(RECORDS FOR THIS TASK):
• • •

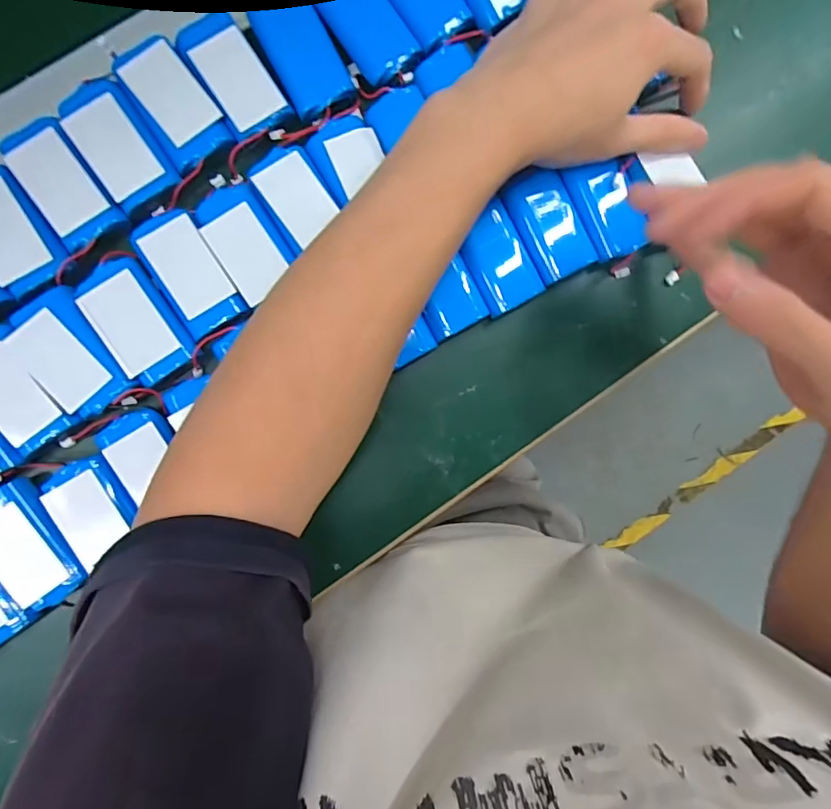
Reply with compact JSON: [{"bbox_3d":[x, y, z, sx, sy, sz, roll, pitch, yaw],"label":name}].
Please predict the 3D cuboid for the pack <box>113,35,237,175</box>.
[{"bbox_3d":[-0.132,-0.164,0.281,0.038,0.006,0.065,-35,92,-4],"label":"pack"}]

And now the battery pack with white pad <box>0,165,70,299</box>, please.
[{"bbox_3d":[-0.217,-0.094,0.277,0.036,0.013,0.069,-32,92,-4],"label":"battery pack with white pad"}]

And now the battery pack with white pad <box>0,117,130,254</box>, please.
[{"bbox_3d":[-0.190,-0.119,0.278,0.036,0.010,0.068,-33,92,-4],"label":"battery pack with white pad"}]

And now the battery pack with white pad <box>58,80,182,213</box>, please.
[{"bbox_3d":[-0.161,-0.141,0.280,0.036,0.011,0.065,-35,92,-4],"label":"battery pack with white pad"}]

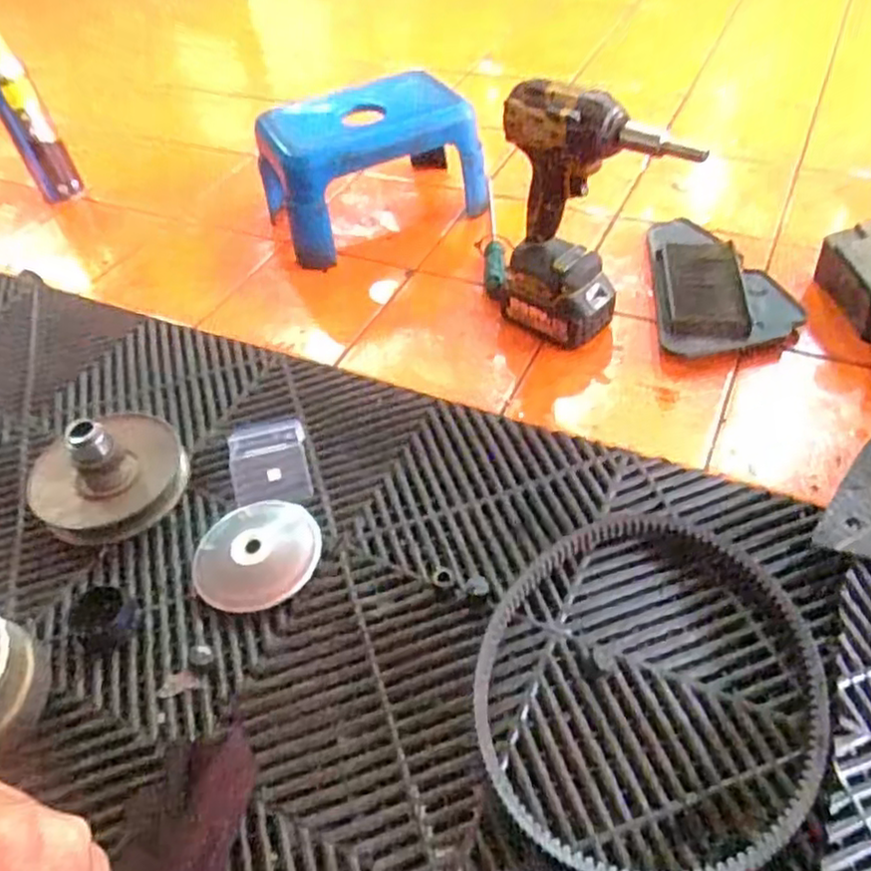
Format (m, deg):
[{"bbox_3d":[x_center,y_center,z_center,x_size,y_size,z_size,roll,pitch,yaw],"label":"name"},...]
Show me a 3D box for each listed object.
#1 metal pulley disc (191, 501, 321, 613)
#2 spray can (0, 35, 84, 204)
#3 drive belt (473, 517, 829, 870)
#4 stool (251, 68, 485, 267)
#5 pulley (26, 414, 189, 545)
[{"bbox_3d":[-0.153,0.103,0.607,0.107,0.025,0.106,-3,47,4],"label":"metal pulley disc"},{"bbox_3d":[-0.588,-0.451,1.015,0.058,0.242,0.055,-3,47,4],"label":"spray can"},{"bbox_3d":[0.153,0.167,0.500,0.229,0.023,0.278,34,59,32],"label":"drive belt"},{"bbox_3d":[-0.085,-0.354,0.918,0.270,0.161,0.153,-22,49,-13],"label":"stool"},{"bbox_3d":[-0.316,0.025,0.661,0.139,0.079,0.139,-35,53,-23],"label":"pulley"}]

• • •

(EXERCISE REQUIREMENTS):
Return each entry exactly as it appears above, but exclude the pictures.

(RESPONSE FOR THIS EXERCISE):
Reply with compact JSON: [{"bbox_3d":[x, y, z, sx, sy, sz, roll, pitch, yaw],"label":name}].
Please predict the 3D cuboid for the pack <box>113,35,237,175</box>.
[{"bbox_3d":[-0.132,-0.164,0.281,0.038,0.006,0.065,-35,92,-4],"label":"pack"}]

And now the battery pack with white pad <box>0,165,70,299</box>, please.
[{"bbox_3d":[-0.217,-0.094,0.277,0.036,0.013,0.069,-32,92,-4],"label":"battery pack with white pad"}]

And now the battery pack with white pad <box>0,117,130,254</box>, please.
[{"bbox_3d":[-0.190,-0.119,0.278,0.036,0.010,0.068,-33,92,-4],"label":"battery pack with white pad"}]

And now the battery pack with white pad <box>58,80,182,213</box>, please.
[{"bbox_3d":[-0.161,-0.141,0.280,0.036,0.011,0.065,-35,92,-4],"label":"battery pack with white pad"}]

Format (m, deg):
[{"bbox_3d":[x_center,y_center,z_center,x_size,y_size,z_size,roll,pitch,yaw],"label":"name"},...]
Show me a 3D box for each listed object.
#1 metal pulley disc (191, 501, 321, 613)
#2 spray can (0, 35, 84, 204)
#3 drive belt (473, 517, 829, 870)
#4 stool (251, 68, 485, 267)
#5 pulley (26, 414, 189, 545)
[{"bbox_3d":[-0.153,0.103,0.607,0.107,0.025,0.106,-3,47,4],"label":"metal pulley disc"},{"bbox_3d":[-0.588,-0.451,1.015,0.058,0.242,0.055,-3,47,4],"label":"spray can"},{"bbox_3d":[0.153,0.167,0.500,0.229,0.023,0.278,34,59,32],"label":"drive belt"},{"bbox_3d":[-0.085,-0.354,0.918,0.270,0.161,0.153,-22,49,-13],"label":"stool"},{"bbox_3d":[-0.316,0.025,0.661,0.139,0.079,0.139,-35,53,-23],"label":"pulley"}]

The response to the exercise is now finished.